"I am the illustrious personage."
But he looked so serious after he had made me that light answer, that the Major raised his eyebrows at me and I raised mine at the Major.
"Gran and godfather," says Jemmy, "you can hardly think how much my mind has run on Mr. Edson's death."
It gave me a little check. "Ah! it was a sad scene my love" I says, "and sad remembrances come back stronger than merry. But this" I says after a little silence, to rouse myself and the Major and Jemmy all together, "is not topping up. Tell us your story my dear."
"I will" says Jemmy.
"What is the date sir?" says I. "Once upon a time when pigs drank wine?"
"No Gran," says Jemmy, still serious; "once upon a time when the French drank wine."
Again I glanced at the Major, and the Major glanced at me.
"In short, Gran and godfather," says Jemmy, looking up, "the date is this time, and I'm going to tell you Mr. Edson's story."
The flutter that it threw me into. The change of colour on the part of the Major!
"That is to say, you understand," our bright-eyed boy says, "I am going to give you my version of it. I shall not ask whether it's right or not, firstly because you said you knew very little about it, Gran, and secondly because what little you did know was a secret."
I folded my hands in my lap and I never took my eyes off Jemmy as he went running on.
"The unfortunate gentleman" Jemmy commences, "who is the subject of our present narrative was the son of Somebody, and was born Somewhere, and chose a profession Somehow. It is not with those parts of his career that we have to deal; but with his early attachment to a young and beautiful lady."
I thought I should have dropped. I durstn't look at the Major; but I know what his state was, without looking at him.

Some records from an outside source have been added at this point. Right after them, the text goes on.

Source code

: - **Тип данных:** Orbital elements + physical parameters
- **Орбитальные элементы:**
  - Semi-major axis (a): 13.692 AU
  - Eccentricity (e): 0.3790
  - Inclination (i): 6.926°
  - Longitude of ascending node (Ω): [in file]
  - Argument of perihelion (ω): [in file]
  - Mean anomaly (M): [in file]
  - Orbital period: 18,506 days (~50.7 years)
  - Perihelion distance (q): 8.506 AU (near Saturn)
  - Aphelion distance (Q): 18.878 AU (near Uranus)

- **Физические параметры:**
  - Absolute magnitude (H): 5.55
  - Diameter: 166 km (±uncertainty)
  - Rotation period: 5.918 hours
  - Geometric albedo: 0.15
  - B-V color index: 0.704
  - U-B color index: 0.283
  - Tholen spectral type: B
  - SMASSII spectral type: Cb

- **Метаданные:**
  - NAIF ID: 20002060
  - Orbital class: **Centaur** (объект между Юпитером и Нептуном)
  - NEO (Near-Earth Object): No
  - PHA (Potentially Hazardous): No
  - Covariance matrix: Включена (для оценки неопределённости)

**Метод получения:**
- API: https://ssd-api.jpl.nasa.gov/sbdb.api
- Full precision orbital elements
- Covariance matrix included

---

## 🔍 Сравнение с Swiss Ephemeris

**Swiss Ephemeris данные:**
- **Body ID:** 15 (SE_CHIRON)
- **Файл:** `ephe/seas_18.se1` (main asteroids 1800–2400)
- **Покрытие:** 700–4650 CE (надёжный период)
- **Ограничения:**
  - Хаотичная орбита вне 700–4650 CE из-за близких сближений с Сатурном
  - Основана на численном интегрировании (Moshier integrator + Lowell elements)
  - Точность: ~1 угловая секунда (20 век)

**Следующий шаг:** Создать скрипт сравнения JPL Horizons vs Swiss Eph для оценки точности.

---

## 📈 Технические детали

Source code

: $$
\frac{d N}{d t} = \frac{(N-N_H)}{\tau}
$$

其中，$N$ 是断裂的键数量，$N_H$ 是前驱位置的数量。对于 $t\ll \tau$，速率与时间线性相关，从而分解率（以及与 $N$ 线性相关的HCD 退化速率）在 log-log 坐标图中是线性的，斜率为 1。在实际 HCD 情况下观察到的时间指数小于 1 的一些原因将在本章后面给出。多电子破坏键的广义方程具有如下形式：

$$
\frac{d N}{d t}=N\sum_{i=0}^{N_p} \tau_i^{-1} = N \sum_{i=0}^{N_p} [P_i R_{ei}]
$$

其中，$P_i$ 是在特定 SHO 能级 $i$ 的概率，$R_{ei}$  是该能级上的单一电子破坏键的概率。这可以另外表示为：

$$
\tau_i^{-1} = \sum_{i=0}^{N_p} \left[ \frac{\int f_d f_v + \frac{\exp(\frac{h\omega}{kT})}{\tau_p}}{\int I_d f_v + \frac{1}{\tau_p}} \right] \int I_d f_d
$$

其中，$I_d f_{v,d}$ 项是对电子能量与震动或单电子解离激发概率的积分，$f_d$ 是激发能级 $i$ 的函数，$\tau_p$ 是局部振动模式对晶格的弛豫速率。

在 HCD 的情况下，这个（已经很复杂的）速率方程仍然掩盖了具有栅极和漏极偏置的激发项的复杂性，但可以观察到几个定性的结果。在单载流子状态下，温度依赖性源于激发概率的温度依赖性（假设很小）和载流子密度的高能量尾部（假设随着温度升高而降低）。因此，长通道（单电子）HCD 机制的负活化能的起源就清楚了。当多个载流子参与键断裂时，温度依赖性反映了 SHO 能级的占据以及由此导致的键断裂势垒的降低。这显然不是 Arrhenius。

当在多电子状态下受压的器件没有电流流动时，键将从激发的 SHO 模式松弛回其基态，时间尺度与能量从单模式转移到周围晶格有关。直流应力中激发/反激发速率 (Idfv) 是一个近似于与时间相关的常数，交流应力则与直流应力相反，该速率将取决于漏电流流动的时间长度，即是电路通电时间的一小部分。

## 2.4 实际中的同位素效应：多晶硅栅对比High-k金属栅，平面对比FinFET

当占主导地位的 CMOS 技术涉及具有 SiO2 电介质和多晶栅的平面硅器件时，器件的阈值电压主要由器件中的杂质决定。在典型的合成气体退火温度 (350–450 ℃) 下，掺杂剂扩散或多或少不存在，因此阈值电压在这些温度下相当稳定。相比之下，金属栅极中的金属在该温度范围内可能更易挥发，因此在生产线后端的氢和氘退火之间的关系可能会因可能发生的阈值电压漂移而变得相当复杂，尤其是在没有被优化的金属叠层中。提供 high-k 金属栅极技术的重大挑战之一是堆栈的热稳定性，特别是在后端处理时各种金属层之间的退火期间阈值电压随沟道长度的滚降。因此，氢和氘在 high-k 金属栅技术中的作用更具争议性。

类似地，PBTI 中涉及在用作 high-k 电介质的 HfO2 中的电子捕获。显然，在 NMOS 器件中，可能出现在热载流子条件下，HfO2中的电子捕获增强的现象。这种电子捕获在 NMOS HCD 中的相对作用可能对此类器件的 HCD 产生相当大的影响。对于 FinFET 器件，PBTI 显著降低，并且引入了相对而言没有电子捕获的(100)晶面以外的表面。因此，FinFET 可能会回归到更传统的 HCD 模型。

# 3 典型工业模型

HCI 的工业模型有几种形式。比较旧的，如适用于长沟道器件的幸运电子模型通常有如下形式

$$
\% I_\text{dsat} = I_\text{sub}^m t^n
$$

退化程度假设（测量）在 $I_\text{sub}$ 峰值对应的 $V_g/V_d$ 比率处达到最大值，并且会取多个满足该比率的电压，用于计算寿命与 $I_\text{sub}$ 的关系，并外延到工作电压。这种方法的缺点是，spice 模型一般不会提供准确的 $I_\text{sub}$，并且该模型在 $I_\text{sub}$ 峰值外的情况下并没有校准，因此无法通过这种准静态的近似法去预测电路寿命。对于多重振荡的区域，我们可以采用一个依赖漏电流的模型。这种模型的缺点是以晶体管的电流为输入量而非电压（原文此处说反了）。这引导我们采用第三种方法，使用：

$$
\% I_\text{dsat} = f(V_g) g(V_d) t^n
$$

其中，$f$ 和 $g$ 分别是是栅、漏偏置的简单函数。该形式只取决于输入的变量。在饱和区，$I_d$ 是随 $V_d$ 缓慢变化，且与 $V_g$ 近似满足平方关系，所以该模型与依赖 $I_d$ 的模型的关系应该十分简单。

"The father of our ill-starred hero" says Jemmy, copying as it seemed to me the style of some of his story-books, "was a worldly man who entertained ambitious views for his only son and who firmly set his face against the contemplated alliance with a virtuous but penniless orphan. Indeed he went so far as roundly to assure our hero that unless he weaned his thoughts from the object of his devoted affection, he would disinherit him. At the same time, he proposed as a suitable match the daughter of a neighbouring gentleman of a good estate, who was neither ill-favoured nor unamiable, and whose eligibility in a pecuniary point of view could not be disputed. But young Mr. Edson, true to the first and only love that had inflamed his breast, rejected all considerations of self-advancement, and, deprecating his father's anger in a respectful letter, ran away with her."
My dear I had begun to take a turn for the better, but when it come to running away I began to take another turn for the worse.
"The lovers" says Jemmy "fled to London and were united at the altar of Saint Clement's Danes. And it is at this period of their simple but touching story that we find them inmates of the dwelling of a highly-respected and beloved lady of the name of Gran, residing within a hundred miles of Norfolk Street."
I felt that we were almost safe now, I felt that the dear boy had no suspicion of the bitter truth, and I looked at the Major for the first time and drew a long breath. The Major gave me a nod.
"Our hero's father" Jemmy goes on "proving implacable and carrying his threat into unrelenting execution, the struggles of the young couple in London were severe, and would have been far more so, but for their good angel's having conducted them to the abode of Mrs. Gran; who, divining their poverty (in spite of their endeavours to conceal it from her), by a thousand delicate arts smoothed their rough way, and alleviated the sharpness of their first distress."
Here Jemmy took one of my hands in one of his, and began a marking the turns of his story by making me give a beat from time to time upon his other hand.
"After a while, they left the house of Mrs. Gran, and pursued their fortunes through a variety of successes and failures elsewhere.